South Korea’s public health body sought to reassure the public on Wednesday after nine people died after receiving an influenza vaccine, insisting that they have not yet found a direct link between their deaths and the vaccination.
Authorities said they planned to continue the national flu vaccination program.
The head of the Korea Disease Control and Prevention Agency (KDCA), Jeong Eun-kyeong, said at a press briefing that his agency is currently carrying out thorough investigations into the deaths of nine people.
“We have not found a direct connection between deaths and vaccines, or a relation between adverse effects of flu shots and deaths,” he explained. “We have reviewed whether it is appropriate to continue the vaccination or better to suspend and wait for the results.”
“We came to the conclusion that the deaths had no direct relations with the vaccination given the limited data we have now and without detailed post mortem reports,” he continued. “Considering no major severe adverse effects have been reported from a specific vaccine, we decided not to stop flu vaccinations.”
Jeong added that the deaths may be the result of anaphylactic shock, a serious allergic reaction to an immunization, although epidemiological investigations and autopsies are still ongoing.

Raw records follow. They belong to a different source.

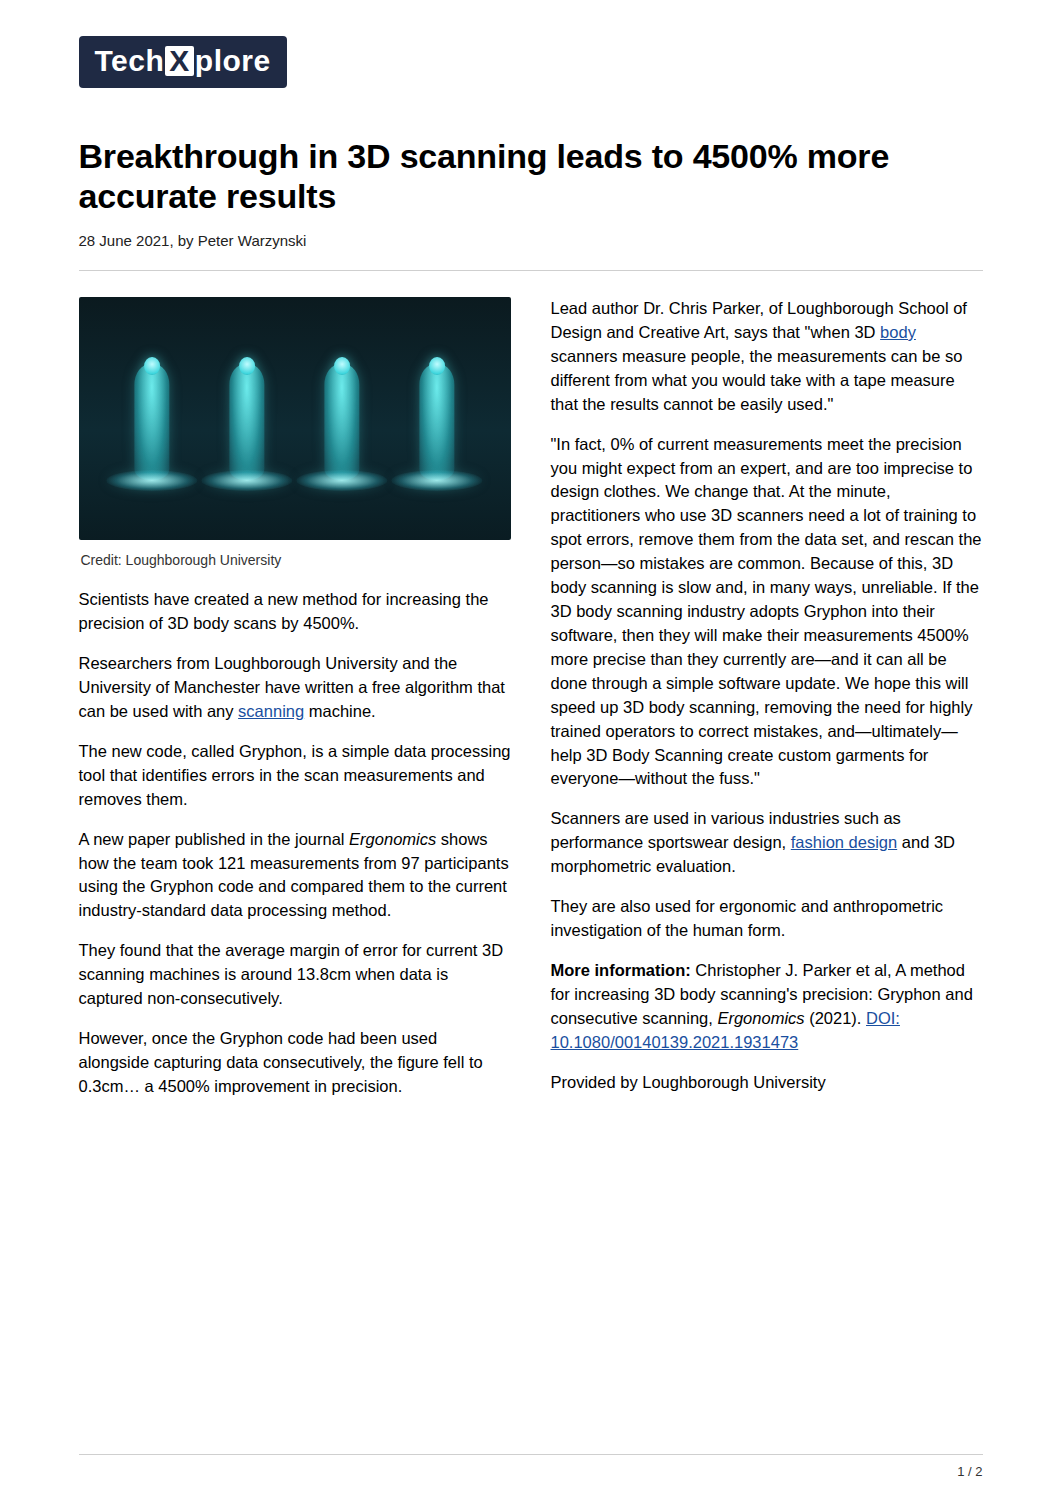TechXplore
Breakthrough in 3D scanning leads to 4500% more accurate results
28 June 2021, by Peter Warzynski
Credit: Loughborough University
Scientists have created a new method for increasing the precision of 3D body scans by 4500%.
Researchers from Loughborough University and the University of Manchester have written a free algorithm that can be used with any scanning machine.
The new code, called Gryphon, is a simple data processing tool that identifies errors in the scan measurements and removes them.
A new paper published in the journal Ergonomics shows how the team took 121 measurements from 97 participants using the Gryphon code and compared them to the current industry-standard data processing method.
They found that the average margin of error for current 3D scanning machines is around 13.8cm when data is captured non-consecutively.
However, once the Gryphon code had been used alongside capturing data consecutively, the figure fell to 0.3cm… a 4500% improvement in precision.
Lead author Dr. Chris Parker, of Loughborough School of Design and Creative Art, says that "when 3D body scanners measure people, the measurements can be so different from what you would take with a tape measure that the results cannot be easily used."
"In fact, 0% of current measurements meet the precision you might expect from an expert, and are too imprecise to design clothes. We change that. At the minute, practitioners who use 3D scanners need a lot of training to spot errors, remove them from the data set, and rescan the person—so mistakes are common. Because of this, 3D body scanning is slow and, in many ways, unreliable. If the 3D body scanning industry adopts Gryphon into their software, then they will make their measurements 4500% more precise than they currently are—and it can all be done through a simple software update. We hope this will speed up 3D body scanning, removing the need for highly trained operators to correct mistakes, and—ultimately—help 3D Body Scanning create custom garments for everyone—without the fuss."
Scanners are used in various industries such as performance sportswear design, fashion design and 3D morphometric evaluation.
They are also used for ergonomic and anthropometric investigation of the human form.
More information: Christopher J. Parker et al, A method for increasing 3D body scanning's precision: Gryphon and consecutive scanning, Ergonomics (2021). DOI: 10.1080/00140139.2021.1931473
Provided by Loughborough University
1 / 2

South Korea is currently implementing its national flu vaccination program, from which 8.36 million people have received shots. Around 12.97 million have been vaccinated in total.
Most of the nine deaths were of individuals aged 65 or over or with underlying health conditions. However, one of the fatalities was a 17-year-old boy who died two days after receiving his shot. In addition to the deaths, at least 431 people showed abnormal responses after receiving their shots including local reactions, allergies, and fevers.
“We feel regret over people’s concerns over free flu shots and are looking into the situation in a grave manner,” said Vice Health Minister Kim Ganglip at a press briefing. “But first, we must find out the exact cause of the recent deaths.”
“Since most people who got flu shots with the same vaccines reported no major problems, we concluded that those vaccines do not contain toxic materials,” added Kim Joong-gon, who leads the KDCA currently investigating the deaths. “We can get rid of the possibility that the vaccine itself is a problem.”
As the winter approaches, the South Korean government is attempting to inoculate 30 million people to help ease the pressure on the country’s health system caused by a potential second wave of the Chinese coronavirus.
It is not the first time that the program has run into difficulty. Last month, the program was suspended for three weeks after it was discovered that around five million doses of the vaccine, which must be kept refrigerated, had been left at room temperature while being transported to a hospital.